Massimo, leader del movimento antinucleare degli anni 70 e 80, cofondatore di Legambiente, è stato uno dei promotori dei Verdi e del movimento ecologista. Non dell’ambientalismo, che esisteva da decenni e che già si stava affacciando, sempre più prepotentemente sul terreno della politica.
Tra i firmatari, nel 1984, insieme ad Alex Langer, dell’appello per costituire le Liste Verdi in Italia. Con le elezioni del 1987 entrò, con i Verdi, in Parlamento e vi rimase quattordici anni, nei quali si spese per la tutela dell’ambiente e la giustizia sociale. Per mettere al bando l’amianto e combattere le ecomafie, presiedendo la prima Commissione bicamerale sul ciclo illegale dei rifiuti, con cui aprì la strada alla repressione dei reati ambientali.
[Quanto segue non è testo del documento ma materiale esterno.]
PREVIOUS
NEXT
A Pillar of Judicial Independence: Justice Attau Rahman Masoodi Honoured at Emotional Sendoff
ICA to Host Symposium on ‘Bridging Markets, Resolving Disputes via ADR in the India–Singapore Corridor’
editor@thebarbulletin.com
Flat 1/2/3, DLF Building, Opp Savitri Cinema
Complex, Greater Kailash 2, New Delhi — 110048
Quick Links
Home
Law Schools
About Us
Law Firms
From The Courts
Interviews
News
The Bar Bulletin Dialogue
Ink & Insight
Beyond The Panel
In ultimo ci ha anche chiamati a non lasciarci ingannare dalle  mistificazioni dell’Eni, partecipata statale (dunque finanziata con le nostre tasse) che è oggi il più ostinato ostacolo per avviare la transizione ecologica nel nostro paese e persegue progetti ambientalmente discutibili, come quello di Ravenna con il deposito di CO2.
Massimo abbiamo scelto di ricordarlo così, con gratitudine e fuori dalla retorica.
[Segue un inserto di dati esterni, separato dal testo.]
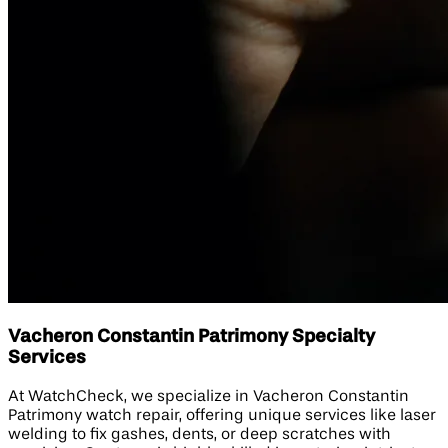
Vacheron Constantin Patrimony Specialty
Services
At WatchCheck, we specialize in Vacheron Constantin
Patrimony watch repair, offering unique services like laser
welding to fix gashes, dents, or deep scratches with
Certi che con la sua piega di sorriso ironico e con le sue sferzanti parole ci avrebbe dissuasi dal fare della sua scomparsa un monumento, sia pure di parole.
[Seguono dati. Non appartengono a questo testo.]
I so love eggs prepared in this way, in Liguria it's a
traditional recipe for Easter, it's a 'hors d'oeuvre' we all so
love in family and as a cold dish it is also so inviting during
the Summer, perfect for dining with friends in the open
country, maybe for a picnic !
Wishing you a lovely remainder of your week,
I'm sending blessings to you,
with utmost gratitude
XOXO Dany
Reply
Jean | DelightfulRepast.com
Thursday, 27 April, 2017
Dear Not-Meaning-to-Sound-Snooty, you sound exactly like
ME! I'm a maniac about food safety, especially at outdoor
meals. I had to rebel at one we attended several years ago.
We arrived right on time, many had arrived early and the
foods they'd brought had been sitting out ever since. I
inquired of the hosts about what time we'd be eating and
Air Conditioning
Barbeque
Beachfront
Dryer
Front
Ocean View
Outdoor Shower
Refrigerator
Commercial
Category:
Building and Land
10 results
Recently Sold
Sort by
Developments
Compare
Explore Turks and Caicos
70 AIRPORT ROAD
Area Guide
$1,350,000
Siamo convinti ci avrebbe invitati a raccogliere il suo testimone per continuare, come lasciò detto Alex Langer, «in ciò che è giusto».
In questo caso, riaprire un fronte di lotta contro l’invocato e perseguito ritorno al nucleare, sui cui l’attuale Governo è determinato. Sarà la maniera migliore per ricordare Massimo cui, per intanto, mandiamo un grazie collettivo.